----- Given text -----

Ha Ha Tonka/Chris Mills/The Grandtours; August 12, 2010; Sunset Tavern, Seattle
Ha Ha Tonka and Chris Mills on the same bill? It seemed too unbelievable and certainly too good to be true. In fact I was pretty sure I was being lured into some kind of trap, though I’m not sure exactly what kind. After all, one certainly didn’t know that I loved the other. And even though I’d seen HHT ten times already this year, I couldn’t miss them on the same bill as my favorite singer/songwriter.
Just a little over two weeks ago when I showed up in Minneapolis for their last show with Langhorne Slim, HHT’s lead singer Brian Roberts told me that I couldn’t surprise them. It didn’t take long for him to have to take that back. We weren’t more than two feet in the door when bassist Luke Long and drummer Lennon Bone rushed up demanding to know what we were doing there. I responded to that inquiry the same way every time I was asked, “Isn’t that obvious?” Mills was equally surprised. I saw him turn to Gerald as soon as he saw me and asked if he knew about this. He just grinned. He’d been sworn to secrecy after I asked him if he would be playing with children’s musician Justin Roberts who was also in the area this weekend. With Roberts and bassist Liam Davis in the audience, as well as Chris’s wife and our new friends Scott and Molly, we knew so many people it certainly didn’t feel like we were thousands of miles from home.

----- Dataset content -----

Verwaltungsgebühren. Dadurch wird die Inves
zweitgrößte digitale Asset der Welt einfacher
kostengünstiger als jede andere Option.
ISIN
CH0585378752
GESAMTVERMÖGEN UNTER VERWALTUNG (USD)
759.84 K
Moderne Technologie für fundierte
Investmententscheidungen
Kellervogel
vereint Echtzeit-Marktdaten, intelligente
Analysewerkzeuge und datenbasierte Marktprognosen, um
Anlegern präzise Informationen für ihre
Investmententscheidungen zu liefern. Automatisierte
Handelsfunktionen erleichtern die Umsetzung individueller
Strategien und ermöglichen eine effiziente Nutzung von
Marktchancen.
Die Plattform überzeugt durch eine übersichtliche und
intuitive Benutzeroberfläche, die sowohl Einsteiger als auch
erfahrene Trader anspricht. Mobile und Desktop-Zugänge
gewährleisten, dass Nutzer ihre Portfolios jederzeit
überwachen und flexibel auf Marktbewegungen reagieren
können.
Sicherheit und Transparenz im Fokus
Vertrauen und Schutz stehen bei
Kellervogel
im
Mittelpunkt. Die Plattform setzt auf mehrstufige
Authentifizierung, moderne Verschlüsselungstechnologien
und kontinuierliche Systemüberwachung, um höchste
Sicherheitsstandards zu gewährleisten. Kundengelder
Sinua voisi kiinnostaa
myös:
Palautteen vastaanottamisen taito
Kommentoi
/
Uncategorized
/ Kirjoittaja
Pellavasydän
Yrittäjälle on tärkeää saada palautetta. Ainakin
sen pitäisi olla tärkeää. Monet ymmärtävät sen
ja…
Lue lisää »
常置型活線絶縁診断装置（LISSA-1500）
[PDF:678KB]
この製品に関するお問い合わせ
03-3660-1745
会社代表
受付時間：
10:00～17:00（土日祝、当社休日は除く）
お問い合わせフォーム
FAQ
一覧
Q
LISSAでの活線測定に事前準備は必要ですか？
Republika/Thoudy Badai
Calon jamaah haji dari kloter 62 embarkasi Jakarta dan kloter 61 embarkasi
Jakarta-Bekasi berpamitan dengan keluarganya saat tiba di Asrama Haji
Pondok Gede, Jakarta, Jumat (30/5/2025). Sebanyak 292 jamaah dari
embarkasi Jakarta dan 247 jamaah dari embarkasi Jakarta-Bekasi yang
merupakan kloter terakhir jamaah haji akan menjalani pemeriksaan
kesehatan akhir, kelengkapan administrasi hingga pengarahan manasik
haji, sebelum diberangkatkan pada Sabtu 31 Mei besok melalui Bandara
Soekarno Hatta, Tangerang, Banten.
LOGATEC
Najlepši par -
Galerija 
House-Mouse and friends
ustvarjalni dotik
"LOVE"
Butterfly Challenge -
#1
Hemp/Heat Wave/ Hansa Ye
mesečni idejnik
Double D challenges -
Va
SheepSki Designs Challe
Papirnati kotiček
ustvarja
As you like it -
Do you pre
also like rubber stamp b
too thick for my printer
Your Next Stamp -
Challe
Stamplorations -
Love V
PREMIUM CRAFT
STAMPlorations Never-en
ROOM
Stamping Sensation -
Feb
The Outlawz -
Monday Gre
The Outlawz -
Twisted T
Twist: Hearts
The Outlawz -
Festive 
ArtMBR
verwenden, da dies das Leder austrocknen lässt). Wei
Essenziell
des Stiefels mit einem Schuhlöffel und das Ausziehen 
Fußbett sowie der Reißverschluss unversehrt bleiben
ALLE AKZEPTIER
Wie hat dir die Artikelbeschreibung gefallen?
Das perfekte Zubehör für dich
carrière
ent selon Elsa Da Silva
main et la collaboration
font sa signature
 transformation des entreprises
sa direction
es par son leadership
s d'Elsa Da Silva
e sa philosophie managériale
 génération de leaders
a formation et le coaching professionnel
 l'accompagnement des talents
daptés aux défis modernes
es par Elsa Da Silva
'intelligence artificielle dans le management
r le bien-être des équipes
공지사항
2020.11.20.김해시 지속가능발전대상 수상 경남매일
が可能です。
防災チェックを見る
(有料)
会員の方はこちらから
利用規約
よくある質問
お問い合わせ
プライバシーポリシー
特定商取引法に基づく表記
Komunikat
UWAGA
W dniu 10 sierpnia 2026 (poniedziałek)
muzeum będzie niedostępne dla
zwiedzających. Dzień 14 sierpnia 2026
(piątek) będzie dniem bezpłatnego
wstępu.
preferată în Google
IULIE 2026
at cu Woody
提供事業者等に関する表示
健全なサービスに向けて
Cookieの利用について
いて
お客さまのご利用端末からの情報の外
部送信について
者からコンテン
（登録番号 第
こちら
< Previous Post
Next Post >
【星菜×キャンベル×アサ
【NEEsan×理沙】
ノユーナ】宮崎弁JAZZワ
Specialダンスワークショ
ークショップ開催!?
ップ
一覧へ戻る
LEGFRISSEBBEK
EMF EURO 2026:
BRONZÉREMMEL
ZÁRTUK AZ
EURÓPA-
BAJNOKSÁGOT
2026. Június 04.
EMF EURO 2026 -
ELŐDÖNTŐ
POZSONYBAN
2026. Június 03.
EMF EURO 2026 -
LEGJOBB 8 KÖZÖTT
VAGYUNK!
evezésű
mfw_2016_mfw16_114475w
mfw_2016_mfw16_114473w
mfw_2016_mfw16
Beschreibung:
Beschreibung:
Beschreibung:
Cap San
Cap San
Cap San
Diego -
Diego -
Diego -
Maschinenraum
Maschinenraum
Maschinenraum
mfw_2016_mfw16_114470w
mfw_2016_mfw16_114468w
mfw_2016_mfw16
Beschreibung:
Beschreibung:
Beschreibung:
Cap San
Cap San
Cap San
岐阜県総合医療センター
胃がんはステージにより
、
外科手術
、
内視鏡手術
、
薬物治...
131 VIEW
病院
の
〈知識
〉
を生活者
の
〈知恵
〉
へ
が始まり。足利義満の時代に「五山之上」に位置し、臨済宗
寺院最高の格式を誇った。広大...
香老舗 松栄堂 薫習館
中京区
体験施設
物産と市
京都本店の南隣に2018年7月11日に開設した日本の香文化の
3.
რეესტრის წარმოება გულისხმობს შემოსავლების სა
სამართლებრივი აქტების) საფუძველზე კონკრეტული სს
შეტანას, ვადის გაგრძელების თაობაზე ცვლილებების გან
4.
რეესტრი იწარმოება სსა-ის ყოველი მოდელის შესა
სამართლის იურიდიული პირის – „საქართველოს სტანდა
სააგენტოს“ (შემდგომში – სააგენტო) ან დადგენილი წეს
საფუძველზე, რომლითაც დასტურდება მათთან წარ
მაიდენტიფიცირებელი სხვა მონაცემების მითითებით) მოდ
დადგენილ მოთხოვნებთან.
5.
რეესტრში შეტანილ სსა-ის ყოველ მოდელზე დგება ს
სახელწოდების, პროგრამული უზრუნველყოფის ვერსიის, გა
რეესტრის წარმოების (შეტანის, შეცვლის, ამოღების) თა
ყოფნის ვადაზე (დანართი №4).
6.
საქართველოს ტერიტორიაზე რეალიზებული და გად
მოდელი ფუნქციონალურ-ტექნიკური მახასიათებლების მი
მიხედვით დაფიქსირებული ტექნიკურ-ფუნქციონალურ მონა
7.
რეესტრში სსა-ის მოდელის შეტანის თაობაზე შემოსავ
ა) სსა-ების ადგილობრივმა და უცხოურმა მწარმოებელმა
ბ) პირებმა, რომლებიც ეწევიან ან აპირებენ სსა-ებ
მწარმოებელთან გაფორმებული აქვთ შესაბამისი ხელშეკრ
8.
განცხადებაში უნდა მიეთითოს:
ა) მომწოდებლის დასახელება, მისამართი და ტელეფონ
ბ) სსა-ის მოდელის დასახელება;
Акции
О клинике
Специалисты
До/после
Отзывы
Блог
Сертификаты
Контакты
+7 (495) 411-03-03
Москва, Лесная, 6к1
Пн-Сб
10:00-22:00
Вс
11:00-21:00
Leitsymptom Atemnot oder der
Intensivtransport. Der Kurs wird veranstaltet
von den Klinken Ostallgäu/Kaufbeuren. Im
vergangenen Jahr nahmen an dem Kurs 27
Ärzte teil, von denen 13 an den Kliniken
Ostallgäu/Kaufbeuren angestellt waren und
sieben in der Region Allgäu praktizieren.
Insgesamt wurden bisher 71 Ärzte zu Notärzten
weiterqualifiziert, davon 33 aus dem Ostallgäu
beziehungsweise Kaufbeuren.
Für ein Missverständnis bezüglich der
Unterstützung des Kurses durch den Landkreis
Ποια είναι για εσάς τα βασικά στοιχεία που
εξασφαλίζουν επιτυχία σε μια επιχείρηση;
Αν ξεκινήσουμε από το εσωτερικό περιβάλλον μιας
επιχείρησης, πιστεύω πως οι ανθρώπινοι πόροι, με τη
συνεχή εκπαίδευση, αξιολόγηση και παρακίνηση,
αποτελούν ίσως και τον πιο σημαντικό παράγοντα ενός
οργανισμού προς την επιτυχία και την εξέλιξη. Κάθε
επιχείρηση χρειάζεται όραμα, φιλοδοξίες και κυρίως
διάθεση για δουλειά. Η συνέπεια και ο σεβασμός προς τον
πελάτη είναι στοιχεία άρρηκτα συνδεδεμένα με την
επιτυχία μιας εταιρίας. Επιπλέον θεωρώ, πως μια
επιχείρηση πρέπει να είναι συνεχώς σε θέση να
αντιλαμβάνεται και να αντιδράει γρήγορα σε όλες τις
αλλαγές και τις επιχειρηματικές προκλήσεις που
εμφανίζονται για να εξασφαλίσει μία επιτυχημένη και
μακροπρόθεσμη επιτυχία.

-----

Task item: Repeat word for word the part of the Sunset Tavern concert review above, from "Ha Ha Tonka/Chris" up to and including "my favorite singer/songwriter.".

Output for this task:
Ha Ha Tonka/Chris Mills/The Grandtours; August 12, 2010; Sunset Tavern, Seattle
Ha Ha Tonka and Chris Mills on the same bill? It seemed too unbelievable and certainly too good to be true. In fact I was pretty sure I was being lured into some kind of trap, though I’m not sure exactly what kind. After all, one certainly didn’t know that I loved the other. And even though I’d seen HHT ten times already this year, I couldn’t miss them on the same bill as my favorite singer/songwriter.